Weighing in on two areas of disagreement with a U.S. president with whom he has already clashed, Pope Francis said Monday that climate science is clearly true and that President Trump should allow young immigrants to stay in the United States if he is truly “pro-life.”
“I have heard it said that the president of the United States presents himself as a man who is pro-life, and if he is a good pro-life [man], then he will understand that the family is the cradle of life and that it must be defended as a unit,” Francis said, in response to a question about Trump’s decision to discontinue the Deferred Action for Childhood Arrivals program that allows immigrants brought to the United States as children to live and work or study in the U.S. The pope’s comments were reported by America magazine.

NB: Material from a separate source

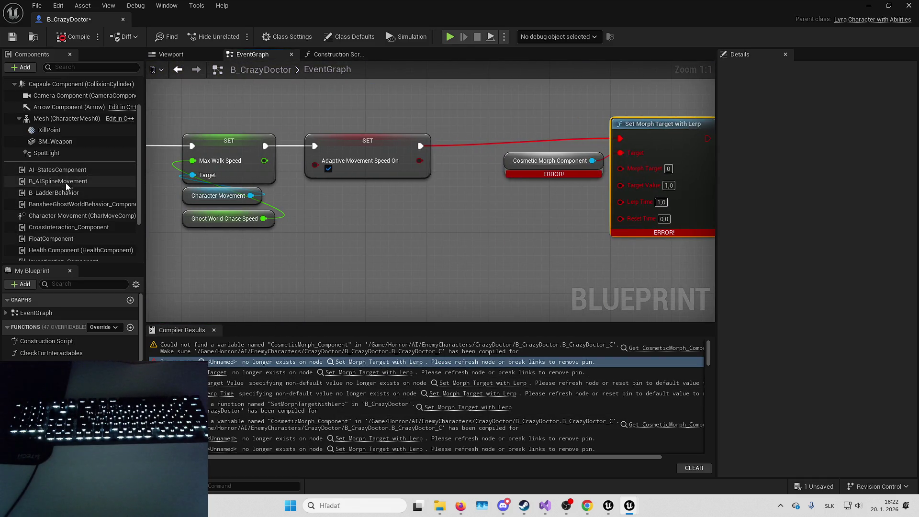
Add a MorphTargetControl component, place its getter, and connect a new Set Morph Target with Lerp.
click(25, 68)
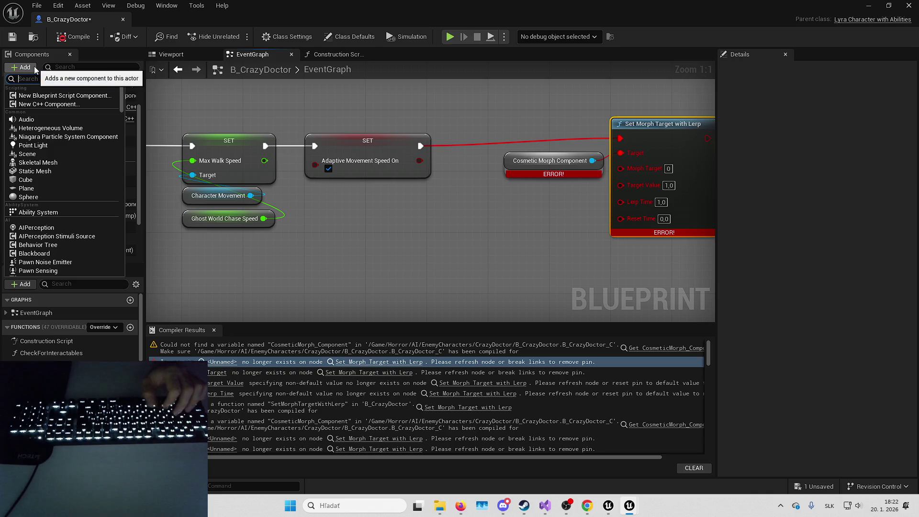
text(morph)
click(52, 92)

In the same conversation with reporters aboard a plane leaving Colombia after a five-day trip to his native South America, Francis returned to the subject of climate change, a favorite for the wonky pontiff who was a scientist early in his career. Anyone who doubts that the climate is changing should listen to scientists, who “speak very clearly,” he said.

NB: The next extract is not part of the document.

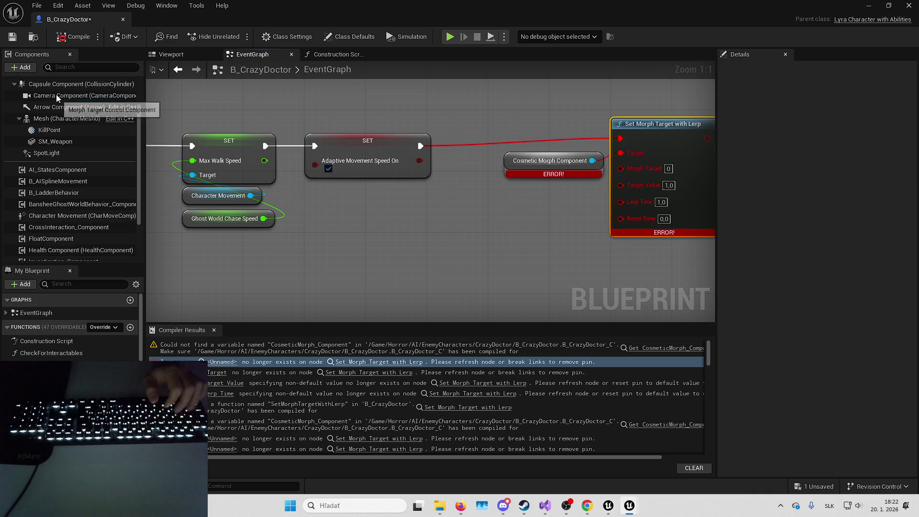
key(Return)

Francis has a long habit of making some of his most pointed political comments while giving news conferences on his plane flights. It was on a plane during the 2016 U.S. presidential election campaign that the pope said that Trump’s plan of building a wall on the Mexican border “is not Christian.” Despite tension over that remark and subsequent differences of opinion, Francis and Trump met at the Vatican in May — and Francis pushed the issue of climate change in person, handing Trump a copy of his own science-laden encyclical about the moral responsibility to protect the environment, just as Trump was mulling his eventual decision to pull out of the Paris climate accord.
On DACA, Francis said that he would like to study the American policy more thoroughly, but he is troubled by the possibility of young immigrants in any nation being compelled to move away from their families. He expressed interest in Congress extending what Trump plans to end, saying he has “hope that it can be rethought a little.”